The government says "technicalities" have forced
it to delay the start of the so-called peace jirga
for three days until June 2, the second postponement announced within the past
month.
• A
spokesman for the peace jirga has said that the
postponement is to arrange the logistics for bringing so many local and
regional delegates to Kabul from some of Afghanistan’s most remote provinces.
• Other
reports state that the jirga has been delayed again
by angry MPs who have threatened to boycott it, over President Karzai’s failure to submit 11 nominees for parliamentary
approval for cabinet posts that have been vacant since the beginning of the
year.
• On
Monday, officials in northern Afghanistan said insurgents on motorbikes shot and
killed a tribal elder in Faryab Province who planned
to attend the June 2 conference. (AP)
In Quotes:
"Our intent is to take away from [the insurgents]

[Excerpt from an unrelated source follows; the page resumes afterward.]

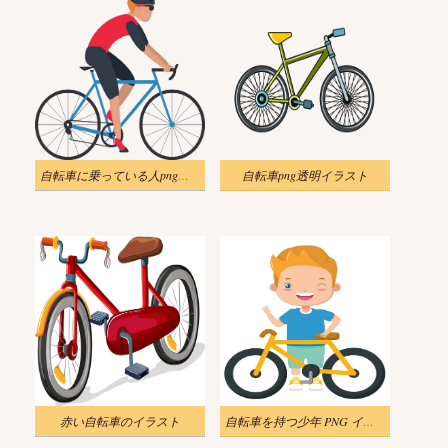
自転車に乗っている人png透明イラスト
自転車png透明イラスト
赤い自転車のイラスト
自転車を持つ少年 PNG イラスト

access to the population where they are traditionally strongest. And that will
take away from them some of their credibility as well as recruiting, funding,
access to narcotics…It won't be decisive. But it's a pretty severe blow to them
if they lose what we would consider their most important area." Gen.
Stanley McChrystal, interview with ABC News.
"We've got a few months to make a giant difference…It's
all about the government, it's all about the police. This is the Afghan government's to win or lose. There's enough combat power
from a military standpoint to do what we need to do." Senior military
official who has helped plan the campaign (ABC News).